Segment Open

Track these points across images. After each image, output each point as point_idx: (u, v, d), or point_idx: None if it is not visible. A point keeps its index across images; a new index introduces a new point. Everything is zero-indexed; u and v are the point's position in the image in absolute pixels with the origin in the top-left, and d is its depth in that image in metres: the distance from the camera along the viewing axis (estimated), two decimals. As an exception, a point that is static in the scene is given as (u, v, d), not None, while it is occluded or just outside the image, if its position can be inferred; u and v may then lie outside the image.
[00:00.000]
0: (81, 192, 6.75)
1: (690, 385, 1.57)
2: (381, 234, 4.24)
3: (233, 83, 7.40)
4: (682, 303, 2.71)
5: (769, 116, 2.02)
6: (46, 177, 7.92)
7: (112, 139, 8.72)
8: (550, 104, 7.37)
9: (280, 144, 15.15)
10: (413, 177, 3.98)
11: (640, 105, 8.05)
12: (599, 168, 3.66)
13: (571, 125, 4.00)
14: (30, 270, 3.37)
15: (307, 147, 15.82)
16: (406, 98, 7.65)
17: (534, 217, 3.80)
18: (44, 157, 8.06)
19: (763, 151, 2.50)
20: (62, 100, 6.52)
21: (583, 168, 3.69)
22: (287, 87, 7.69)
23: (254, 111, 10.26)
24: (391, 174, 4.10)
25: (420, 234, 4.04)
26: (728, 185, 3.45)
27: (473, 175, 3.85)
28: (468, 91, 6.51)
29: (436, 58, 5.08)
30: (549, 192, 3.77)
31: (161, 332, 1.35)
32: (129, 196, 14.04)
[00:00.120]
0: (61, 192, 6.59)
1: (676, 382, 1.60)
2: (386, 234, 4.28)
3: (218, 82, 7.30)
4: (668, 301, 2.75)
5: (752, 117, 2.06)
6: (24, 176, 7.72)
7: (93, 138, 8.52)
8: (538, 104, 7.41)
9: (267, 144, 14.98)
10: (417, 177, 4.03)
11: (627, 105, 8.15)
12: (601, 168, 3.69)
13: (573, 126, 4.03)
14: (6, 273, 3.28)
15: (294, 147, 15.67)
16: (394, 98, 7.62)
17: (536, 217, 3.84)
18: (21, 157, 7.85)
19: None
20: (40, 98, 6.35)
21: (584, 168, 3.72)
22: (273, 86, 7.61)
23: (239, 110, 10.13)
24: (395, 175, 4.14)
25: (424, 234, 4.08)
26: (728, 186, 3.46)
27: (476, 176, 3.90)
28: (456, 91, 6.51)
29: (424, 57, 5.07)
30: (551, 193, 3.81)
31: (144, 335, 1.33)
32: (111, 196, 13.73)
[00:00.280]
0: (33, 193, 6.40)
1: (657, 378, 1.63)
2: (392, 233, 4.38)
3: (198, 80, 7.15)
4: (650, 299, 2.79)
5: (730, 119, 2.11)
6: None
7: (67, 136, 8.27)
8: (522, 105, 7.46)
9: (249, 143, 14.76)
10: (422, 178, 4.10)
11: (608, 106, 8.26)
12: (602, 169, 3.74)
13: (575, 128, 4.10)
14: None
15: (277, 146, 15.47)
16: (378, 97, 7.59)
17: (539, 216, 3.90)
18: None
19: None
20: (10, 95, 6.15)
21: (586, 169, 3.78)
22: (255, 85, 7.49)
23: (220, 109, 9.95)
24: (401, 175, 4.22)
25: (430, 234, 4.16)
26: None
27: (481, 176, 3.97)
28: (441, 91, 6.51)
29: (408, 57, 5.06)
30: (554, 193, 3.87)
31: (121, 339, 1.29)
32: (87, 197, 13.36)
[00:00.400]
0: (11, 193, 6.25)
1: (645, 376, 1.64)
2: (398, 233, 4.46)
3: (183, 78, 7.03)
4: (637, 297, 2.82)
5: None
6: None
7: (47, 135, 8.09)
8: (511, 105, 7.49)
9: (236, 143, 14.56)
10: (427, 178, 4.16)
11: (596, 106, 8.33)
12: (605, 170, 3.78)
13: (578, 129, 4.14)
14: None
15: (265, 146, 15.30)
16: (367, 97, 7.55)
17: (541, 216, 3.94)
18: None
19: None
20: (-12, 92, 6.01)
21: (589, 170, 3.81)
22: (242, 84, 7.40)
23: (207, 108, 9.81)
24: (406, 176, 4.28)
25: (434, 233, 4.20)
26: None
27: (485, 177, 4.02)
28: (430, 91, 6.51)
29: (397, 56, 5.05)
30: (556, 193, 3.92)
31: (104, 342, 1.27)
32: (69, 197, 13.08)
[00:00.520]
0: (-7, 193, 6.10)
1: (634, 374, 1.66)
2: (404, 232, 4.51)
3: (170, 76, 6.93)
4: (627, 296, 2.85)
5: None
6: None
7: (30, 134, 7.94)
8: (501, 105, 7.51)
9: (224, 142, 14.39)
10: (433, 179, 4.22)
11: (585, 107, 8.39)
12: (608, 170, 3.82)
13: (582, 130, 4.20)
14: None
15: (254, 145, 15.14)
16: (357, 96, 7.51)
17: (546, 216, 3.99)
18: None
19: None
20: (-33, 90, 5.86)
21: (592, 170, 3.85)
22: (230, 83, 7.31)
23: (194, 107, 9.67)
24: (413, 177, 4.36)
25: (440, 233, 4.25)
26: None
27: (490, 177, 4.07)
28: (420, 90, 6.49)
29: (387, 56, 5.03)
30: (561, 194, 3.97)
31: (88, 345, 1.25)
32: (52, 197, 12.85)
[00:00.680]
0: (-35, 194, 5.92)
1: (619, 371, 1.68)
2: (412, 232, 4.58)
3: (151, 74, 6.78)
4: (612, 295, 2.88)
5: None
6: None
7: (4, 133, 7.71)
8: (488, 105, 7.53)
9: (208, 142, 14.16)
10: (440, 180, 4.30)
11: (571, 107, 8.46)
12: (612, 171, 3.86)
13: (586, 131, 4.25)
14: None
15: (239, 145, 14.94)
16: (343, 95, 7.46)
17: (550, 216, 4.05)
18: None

Segment Closed

Provide all the records again, word for word.

Track these points across images. After each image, output each point as point_idx: (u, v, d), or point_idx: None if it is not visible. A point keeps its index across images; a new index introduces a new point. Everything is zero-indexed; u and v are the point's position in the image in absolute pixels with the origin in the top-left, and d is its depth in that image in metres: the distance from the camera along the viewing axis (estimated), two decimals. As an exception, a point that is static in the scene is given as (u, v, d), not None, while it is occluded or just outside the image, if its position can be inferred; u and v may then lie outside the image.
[00:00.000]
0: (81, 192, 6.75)
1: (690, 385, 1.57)
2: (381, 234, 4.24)
3: (233, 83, 7.40)
4: (682, 303, 2.71)
5: (769, 116, 2.02)
6: (46, 177, 7.92)
7: (112, 139, 8.72)
8: (550, 104, 7.37)
9: (280, 144, 15.15)
10: (413, 177, 3.98)
11: (640, 105, 8.05)
12: (599, 168, 3.66)
13: (571, 125, 4.00)
14: (30, 270, 3.37)
15: (307, 147, 15.82)
16: (406, 98, 7.65)
17: (534, 217, 3.80)
18: (44, 157, 8.06)
19: (763, 151, 2.50)
20: (62, 100, 6.52)
21: (583, 168, 3.69)
22: (287, 87, 7.69)
23: (254, 111, 10.26)
24: (391, 174, 4.10)
25: (420, 234, 4.04)
26: (728, 185, 3.45)
27: (473, 175, 3.85)
28: (468, 91, 6.51)
29: (436, 58, 5.08)
30: (549, 192, 3.77)
31: (161, 332, 1.35)
32: (129, 196, 14.04)
[00:00.120]
0: (61, 192, 6.59)
1: (676, 382, 1.60)
2: (386, 234, 4.28)
3: (218, 82, 7.30)
4: (668, 301, 2.75)
5: (752, 117, 2.06)
6: (24, 176, 7.72)
7: (93, 138, 8.52)
8: (538, 104, 7.41)
9: (267, 144, 14.98)
10: (417, 177, 4.03)
11: (627, 105, 8.15)
12: (601, 168, 3.69)
13: (573, 126, 4.03)
14: (6, 273, 3.28)
15: (294, 147, 15.67)
16: (394, 98, 7.62)
17: (536, 217, 3.84)
18: (21, 157, 7.85)
19: None
20: (40, 98, 6.35)
21: (584, 168, 3.72)
22: (273, 86, 7.61)
23: (239, 110, 10.13)
24: (395, 175, 4.14)
25: (424, 234, 4.08)
26: (728, 186, 3.46)
27: (476, 176, 3.90)
28: (456, 91, 6.51)
29: (424, 57, 5.07)
30: (551, 193, 3.81)
31: (144, 335, 1.33)
32: (111, 196, 13.73)
[00:00.280]
0: (33, 193, 6.40)
1: (657, 378, 1.63)
2: (392, 233, 4.38)
3: (198, 80, 7.15)
4: (650, 299, 2.79)
5: (730, 119, 2.11)
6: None
7: (67, 136, 8.27)
8: (522, 105, 7.46)
9: (249, 143, 14.76)
10: (422, 178, 4.10)
11: (608, 106, 8.26)
12: (602, 169, 3.74)
13: (575, 128, 4.10)
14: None
15: (277, 146, 15.47)
16: (378, 97, 7.59)
17: (539, 216, 3.90)
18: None
19: None
20: (10, 95, 6.15)
21: (586, 169, 3.78)
22: (255, 85, 7.49)
23: (220, 109, 9.95)
24: (401, 175, 4.22)
25: (430, 234, 4.16)
26: None
27: (481, 176, 3.97)
28: (441, 91, 6.51)
29: (408, 57, 5.06)
30: (554, 193, 3.87)
31: (121, 339, 1.29)
32: (87, 197, 13.36)
[00:00.400]
0: (11, 193, 6.25)
1: (645, 376, 1.64)
2: (398, 233, 4.46)
3: (183, 78, 7.03)
4: (637, 297, 2.82)
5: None
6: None
7: (47, 135, 8.09)
8: (511, 105, 7.49)
9: (236, 143, 14.56)
10: (427, 178, 4.16)
11: (596, 106, 8.33)
12: (605, 170, 3.78)
13: (578, 129, 4.14)
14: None
15: (265, 146, 15.30)
16: (367, 97, 7.55)
17: (541, 216, 3.94)
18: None
19: None
20: (-12, 92, 6.01)
21: (589, 170, 3.81)
22: (242, 84, 7.40)
23: (207, 108, 9.81)
24: (406, 176, 4.28)
25: (434, 233, 4.20)
26: None
27: (485, 177, 4.02)
28: (430, 91, 6.51)
29: (397, 56, 5.05)
30: (556, 193, 3.92)
31: (104, 342, 1.27)
32: (69, 197, 13.08)
[00:00.520]
0: (-7, 193, 6.10)
1: (634, 374, 1.66)
2: (404, 232, 4.51)
3: (170, 76, 6.93)
4: (627, 296, 2.85)
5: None
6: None
7: (30, 134, 7.94)
8: (501, 105, 7.51)
9: (224, 142, 14.39)
10: (433, 179, 4.22)
11: (585, 107, 8.39)
12: (608, 170, 3.82)
13: (582, 130, 4.20)
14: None
15: (254, 145, 15.14)
16: (357, 96, 7.51)
17: (546, 216, 3.99)
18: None
19: None
20: (-33, 90, 5.86)
21: (592, 170, 3.85)
22: (230, 83, 7.31)
23: (194, 107, 9.67)
24: (413, 177, 4.36)
25: (440, 233, 4.25)
26: None
27: (490, 177, 4.07)
28: (420, 90, 6.49)
29: (387, 56, 5.03)
30: (561, 194, 3.97)
31: (88, 345, 1.25)
32: (52, 197, 12.85)
[00:00.680]
0: (-35, 194, 5.92)
1: (619, 371, 1.68)
2: (412, 232, 4.58)
3: (151, 74, 6.78)
4: (612, 295, 2.88)
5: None
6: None
7: (4, 133, 7.71)
8: (488, 105, 7.53)
9: (208, 142, 14.16)
10: (440, 180, 4.30)
11: (571, 107, 8.46)
12: (612, 171, 3.86)
13: (586, 131, 4.25)
14: None
15: (239, 145, 14.94)
16: (343, 95, 7.46)
17: (550, 216, 4.05)
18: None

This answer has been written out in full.